- EXERCISE OBJECTIVE -
Nothing but the records, repeated exactly, should form the response.

- SOURCE DATA -
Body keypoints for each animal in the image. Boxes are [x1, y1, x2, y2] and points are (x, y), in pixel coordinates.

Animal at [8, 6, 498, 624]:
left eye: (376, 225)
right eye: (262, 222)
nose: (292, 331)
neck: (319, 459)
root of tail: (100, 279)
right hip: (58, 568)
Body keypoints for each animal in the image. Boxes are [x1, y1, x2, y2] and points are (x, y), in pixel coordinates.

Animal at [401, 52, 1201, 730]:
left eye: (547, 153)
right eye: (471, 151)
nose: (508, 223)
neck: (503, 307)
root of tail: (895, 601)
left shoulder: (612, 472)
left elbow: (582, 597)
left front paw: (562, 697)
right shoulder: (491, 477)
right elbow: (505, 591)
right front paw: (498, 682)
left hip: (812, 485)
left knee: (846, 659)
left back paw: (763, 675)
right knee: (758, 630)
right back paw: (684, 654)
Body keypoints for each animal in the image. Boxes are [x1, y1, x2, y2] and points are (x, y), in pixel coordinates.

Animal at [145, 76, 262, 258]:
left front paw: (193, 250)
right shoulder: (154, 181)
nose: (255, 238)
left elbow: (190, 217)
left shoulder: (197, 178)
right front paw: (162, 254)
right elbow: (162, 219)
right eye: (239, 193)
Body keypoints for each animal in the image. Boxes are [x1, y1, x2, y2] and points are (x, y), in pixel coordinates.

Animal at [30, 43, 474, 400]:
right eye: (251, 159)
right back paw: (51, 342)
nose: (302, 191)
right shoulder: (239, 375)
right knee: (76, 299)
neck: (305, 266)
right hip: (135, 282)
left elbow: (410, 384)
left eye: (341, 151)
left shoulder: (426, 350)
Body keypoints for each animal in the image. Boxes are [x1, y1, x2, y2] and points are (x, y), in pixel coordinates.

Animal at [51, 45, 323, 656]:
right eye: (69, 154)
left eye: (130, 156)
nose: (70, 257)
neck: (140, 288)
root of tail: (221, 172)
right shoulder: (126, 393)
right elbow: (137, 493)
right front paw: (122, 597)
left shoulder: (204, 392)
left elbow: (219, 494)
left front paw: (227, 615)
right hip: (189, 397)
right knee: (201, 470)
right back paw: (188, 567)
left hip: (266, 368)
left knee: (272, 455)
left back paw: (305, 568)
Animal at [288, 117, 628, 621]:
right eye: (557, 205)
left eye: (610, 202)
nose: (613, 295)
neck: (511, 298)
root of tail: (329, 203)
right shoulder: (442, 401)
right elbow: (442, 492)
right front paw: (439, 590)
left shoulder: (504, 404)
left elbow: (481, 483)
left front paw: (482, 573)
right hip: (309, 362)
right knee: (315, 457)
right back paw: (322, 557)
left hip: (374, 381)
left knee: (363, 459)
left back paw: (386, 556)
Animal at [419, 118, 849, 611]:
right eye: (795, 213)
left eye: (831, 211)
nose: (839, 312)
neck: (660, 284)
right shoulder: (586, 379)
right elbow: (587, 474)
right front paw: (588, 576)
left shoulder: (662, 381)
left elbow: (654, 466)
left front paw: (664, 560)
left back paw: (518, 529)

- OUTPUT FOR THIS TASK -
Body keypoints for each animal in the image. Boxes are [x1, y1, x2, y2] and points are (x, y), in pixel coordinates.

Animal at [8, 6, 498, 624]:
left eye: (376, 225)
right eye: (262, 222)
nose: (292, 331)
neck: (319, 459)
root of tail: (100, 279)
right hip: (58, 568)
Body keypoints for each animal in the image. Boxes are [x1, y1, x2, y2] and points are (x, y), in pixel coordinates.

Animal at [401, 52, 1201, 730]:
left eye: (547, 153)
right eye: (471, 151)
nose: (508, 223)
neck: (503, 307)
root of tail: (895, 601)
left shoulder: (612, 472)
left elbow: (582, 597)
left front paw: (562, 697)
right shoulder: (491, 477)
right elbow: (505, 591)
right front paw: (498, 682)
left hip: (812, 485)
left knee: (846, 659)
left back paw: (763, 675)
right knee: (758, 630)
right back paw: (684, 654)
Body keypoints for each animal in the image. Boxes are [x1, y1, x2, y2] and points are (x, y), in pixel coordinates.

Animal at [145, 76, 262, 258]:
left front paw: (193, 250)
right shoulder: (154, 181)
nose: (255, 238)
left elbow: (190, 217)
left shoulder: (197, 178)
right front paw: (162, 254)
right elbow: (162, 219)
right eye: (239, 193)
Body keypoints for each animal in the image. Boxes are [x1, y1, x2, y2] and points are (x, y), in pixel coordinates.

Animal at [30, 43, 474, 400]:
right eye: (251, 159)
right back paw: (51, 342)
nose: (302, 191)
right shoulder: (239, 375)
right knee: (76, 299)
neck: (305, 266)
right hip: (135, 282)
left elbow: (410, 384)
left eye: (341, 151)
left shoulder: (426, 350)
Body keypoints for each animal in the image. Boxes are [x1, y1, x2, y2] and points are (x, y), in pixel coordinates.

Animal at [51, 45, 323, 656]:
right eye: (69, 154)
left eye: (130, 156)
nose: (70, 257)
neck: (140, 288)
root of tail: (221, 172)
right shoulder: (126, 393)
right elbow: (137, 493)
right front paw: (122, 597)
left shoulder: (204, 392)
left elbow: (219, 494)
left front paw: (227, 615)
right hip: (189, 397)
right knee: (201, 470)
right back paw: (188, 567)
left hip: (266, 368)
left knee: (272, 455)
left back paw: (305, 568)
Animal at [288, 117, 628, 621]:
right eye: (557, 205)
left eye: (610, 202)
nose: (613, 295)
neck: (511, 298)
root of tail: (329, 203)
right shoulder: (442, 401)
right elbow: (442, 492)
right front paw: (439, 590)
left shoulder: (504, 404)
left elbow: (481, 483)
left front paw: (482, 573)
right hip: (309, 362)
right knee: (315, 457)
right back paw: (322, 557)
left hip: (374, 381)
left knee: (363, 459)
left back paw: (386, 556)
Animal at [419, 118, 849, 611]:
right eye: (795, 213)
left eye: (831, 211)
nose: (839, 312)
neck: (660, 284)
right shoulder: (586, 379)
right elbow: (587, 474)
right front paw: (588, 576)
left shoulder: (662, 381)
left elbow: (654, 466)
left front paw: (664, 560)
left back paw: (518, 529)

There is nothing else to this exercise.